Leipzig BMW Werk

The BMW factory at Leipzig is expanding. Leipzig is adding pressing operations for metal panels, molding facilities for the outer skins of the i models, and an assembly area for the CFRP panels needed for the passenger cells in the i3 and i8.

Leipzig will, in the very near future, be building the X1, 1ers (including the FWD versions) and both i models. Currently they’re building the X1, E8x 1ers, and F20 1ers. The admin building is slowly being completely surrounded by manufacturing halls. And that’s good for Leipzig.

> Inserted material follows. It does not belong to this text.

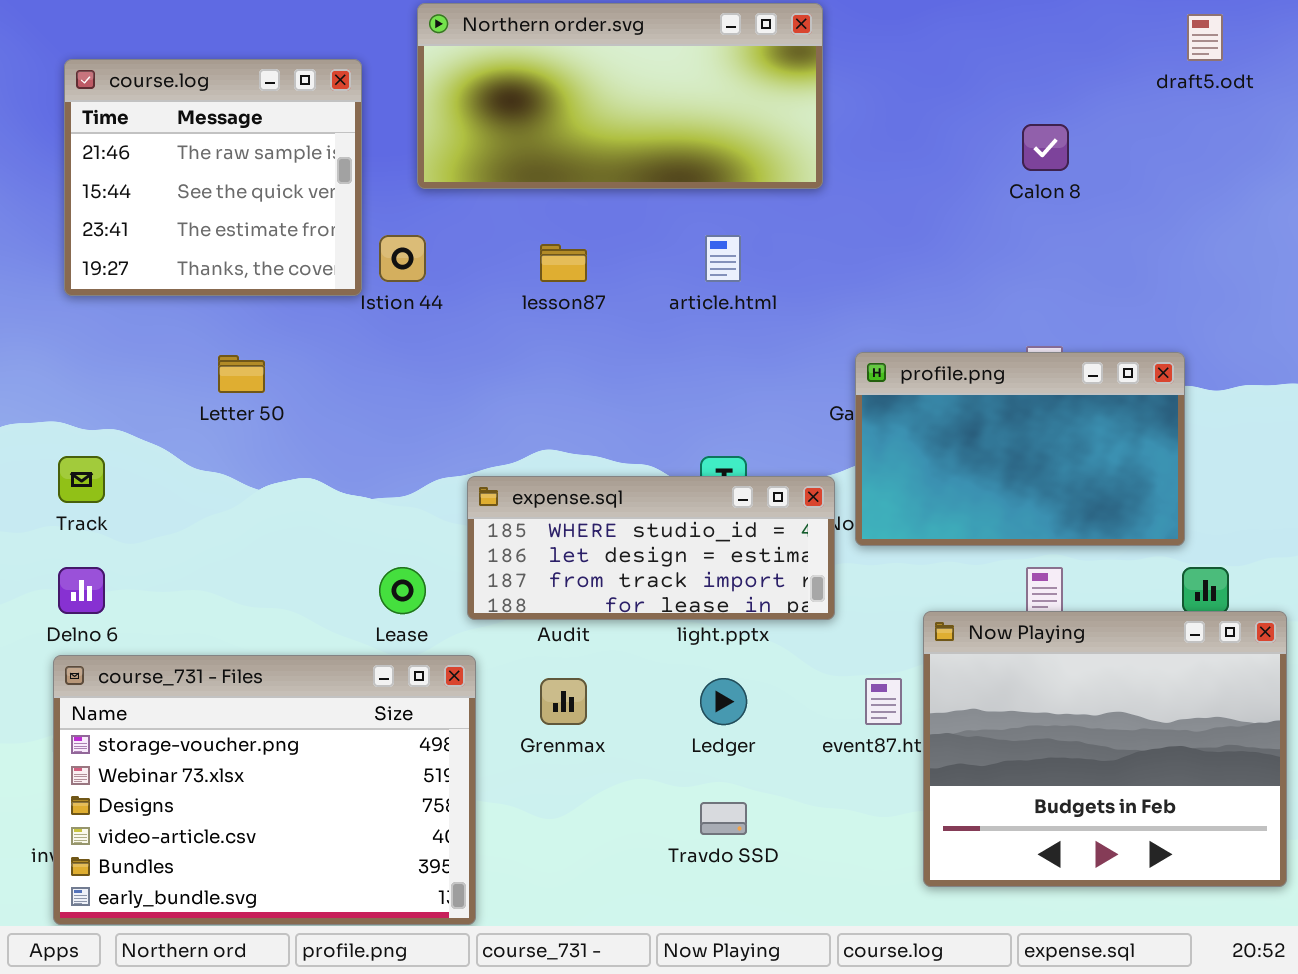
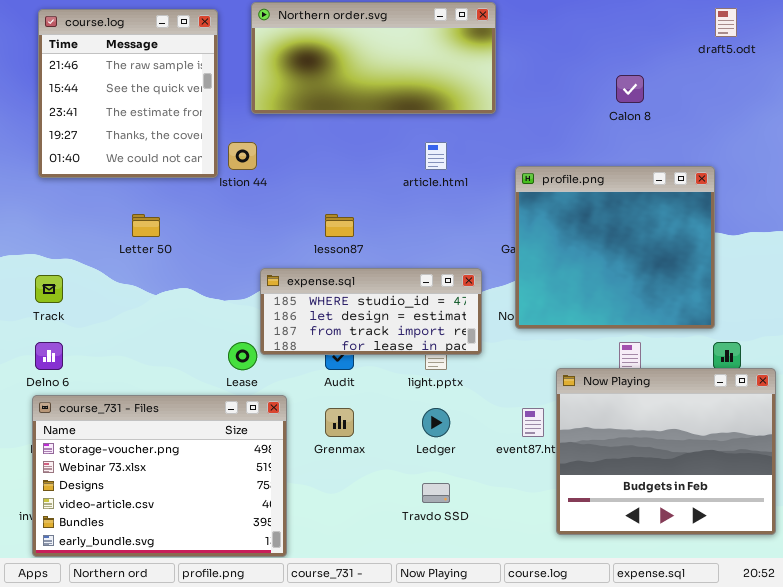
course.log: [64,59,362,296] -> [38,9,218,178], resized
lesson87: [540,244,587,282] -> [325,214,354,237], moved
profile.png: [855,352,1185,546] -> [515,166,715,329], resized
expense.sql: [467,476,835,620] -> [260,268,482,355], moved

Leipzig uses a fingers and palm approach to final assembly. Automated work, like windshield, sunroof and rear glass installation, take place in the ‘palm’ (the long narrow strip the fingers attach to). Work that requires human activity occurs in the fingers. As the complexity (or steps required) increases the length of the finger can extended. The assembly area is extremely flexible.

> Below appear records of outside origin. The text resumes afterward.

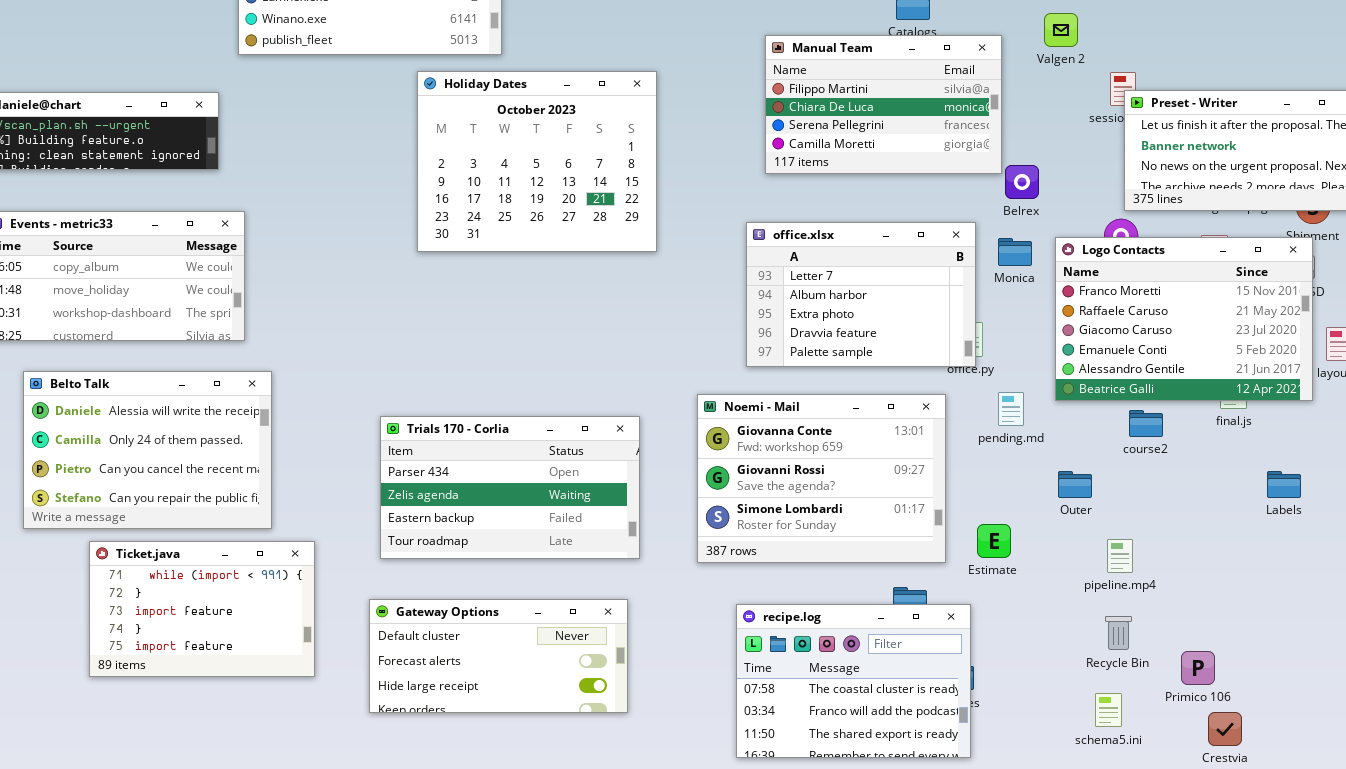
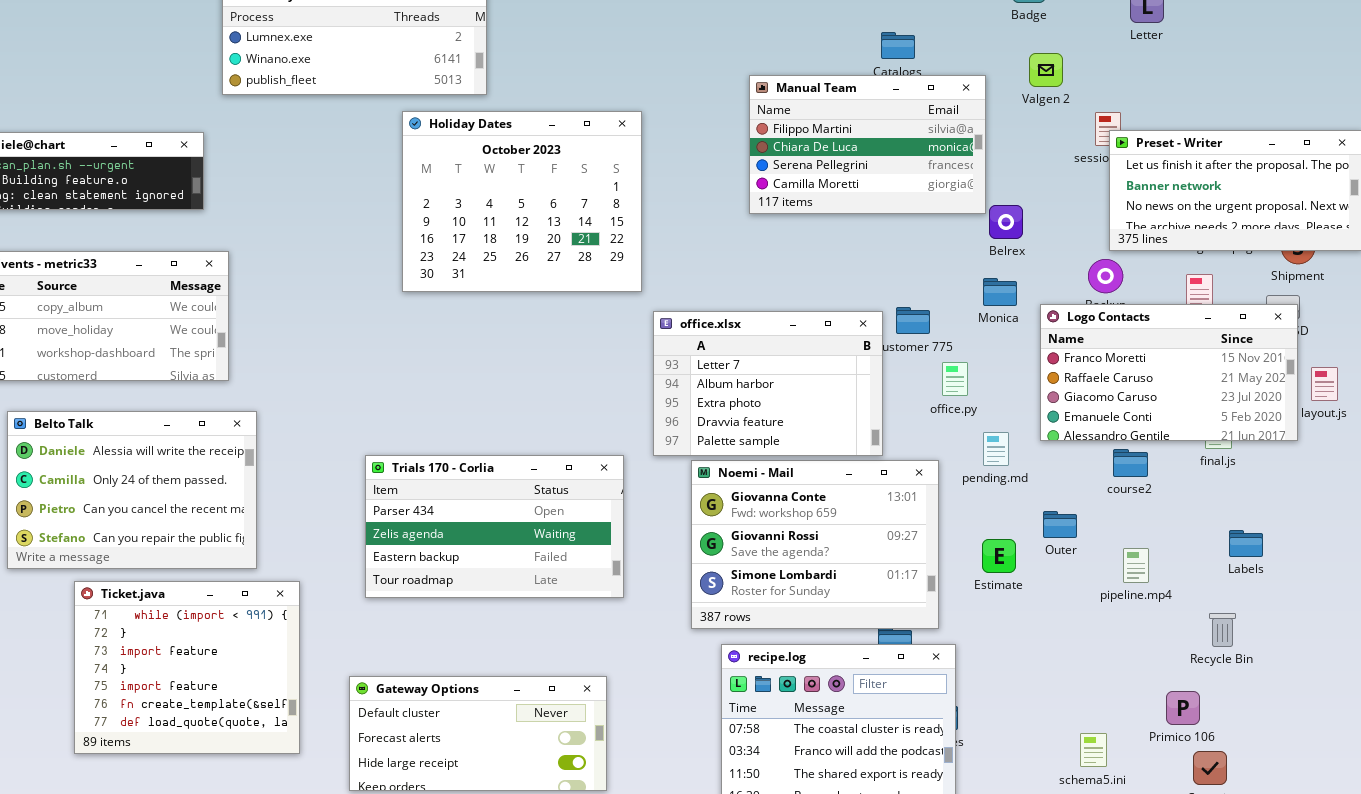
office.xlsx: [746,222,976,367] -> [653,311,883,456], moved
Logo Contacts: [1055,237,1313,401] -> [1040,304,1298,441], resized
Noemi - Mail: [697,394,946,563] -> [691,460,939,629], moved
Labels: [1267,471,1301,498] -> [1229,530,1263,557], moved
Estimate: [977,524,1011,558] -> [982,539,1016,573], moved
pipeline.mp4: [1107,539,1133,573] -> [1123,548,1149,583], moved
Ticket.java: [89,541,315,677] -> [74,581,300,754], resized
Gateway Options: [369,599,628,713] -> [349,676,607,791], moved
Recycle Bin: [1105,616,1132,650] -> [1209,613,1236,647], moved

The expansion of the facility for the i models is underway. BMWBLOG has covered the new CFRP pressing operations, Resin Transfer Molding, here [ https://dev-bmwblog.trypl.com/2011/08/01/bmw-i-the-trouser-press/ ]. What was interesting to hear from Herr Mueller, Corporate and Governmental Affairs Manager Communications – Leipzig, Berlin, Eisenach, is that the aerospace industry has been lining up to see the facility. Seems BMW may be pioneering a production process for CFRP.

Active E

While in Leipzig I had an opportunity to sample the Active E in a short drive around the perimeter of the facility. The Active E is the test bed for the electric drivetrain to be used in the i3. First, the i3 will be significantly lighter than the Active E and the weight distribution will be optimized in the i3 also.

Given those handicaps, the Active E is still very much a BMW. Thanks to healthy amounts of torque, available at 0 RPM, the Active E accelerates well from a standstill to the posted speed limit (around 35 MPH). It has decent steering feel for an electrically assisted rack and it feels like a BMW should. That bodes well for the i3.

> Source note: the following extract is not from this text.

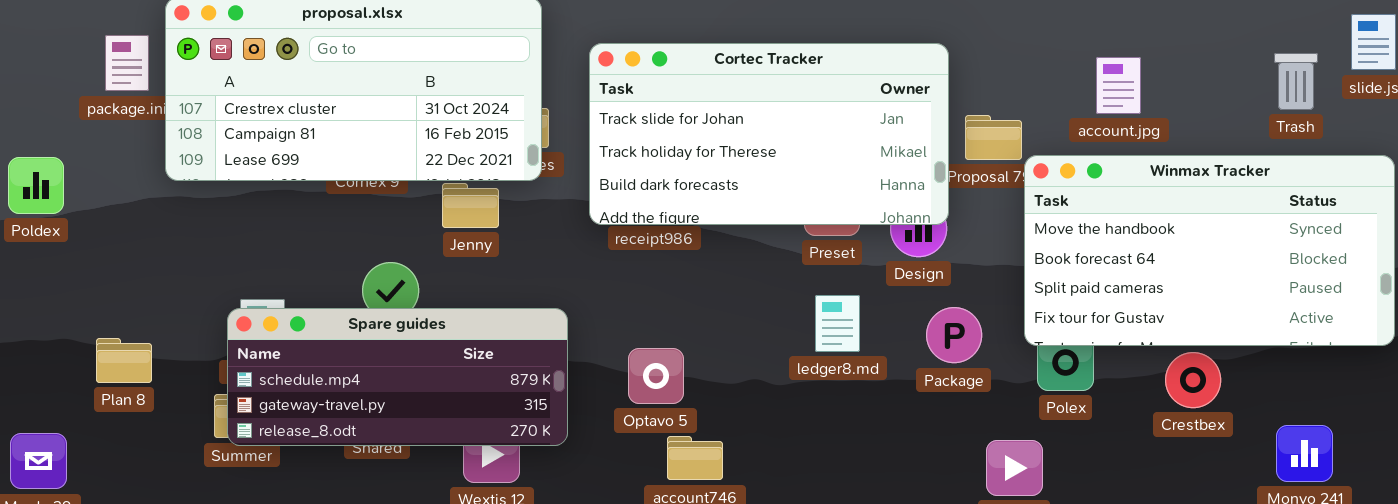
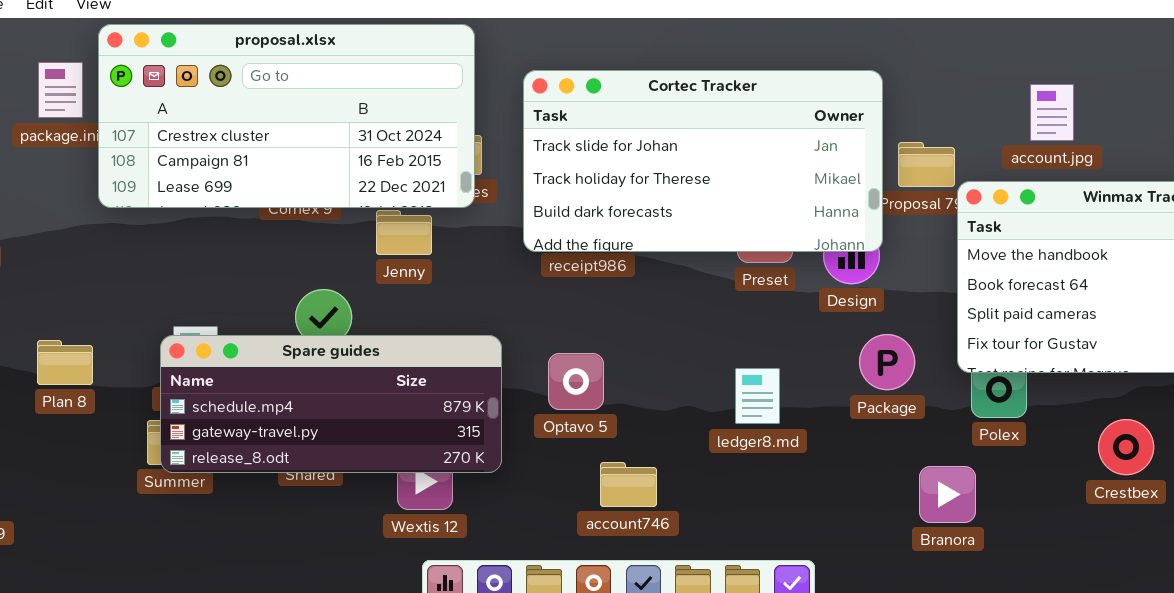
ledger8.md: [815,295,860,352] -> [735,368,780,424], moved
Plan 8: [96,338,152,383] -> [37,340,93,385], moved
Optavo 5: [628,348,684,404] -> [548,353,604,410], moved
Crestbex: [1165,352,1221,408] -> [1098,419,1154,475], moved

What took a bit of mental adjustment was the aggressive regenerative braking that occurs when you take your foot completely off the throttle. It decelerates quickly, it is braking, not coasting. In fact, the brake lights come on with lift throttle. And this may be the source of the confusion for the ‘one pedal’ operation. You have to learn to stay on the throttle a bit to coast.

Architecture

The Ricardo Quarterly showed up in the mailbox whist I was overseas and there was a blurb on VW’s modular transverse construction architecture known as MQB. It utilizes a fixed firewall placement (the distance between the front axle centerline and the firewall is fixed). Wheelbase, track, height and length can all be varied, except for the firewall placement. Since VW is heavily invested in FWD offerings, it makes sense.

But BMW doesn’t build cars in the volumes that VW does and they can’t afford to have separate architectures for RWD, FWD, and AWD. They had to find a way to build both FWD/RWD cars from a single architecture and that led to BMW’s unique flexible firewall location being pioneered. Believe it or not, but the 3er and the 1ers (both the RWD 1ers and soon to be Fwd 1ers) are spawned from the same architecture.

It this kind of creativity that keeps BMW in business.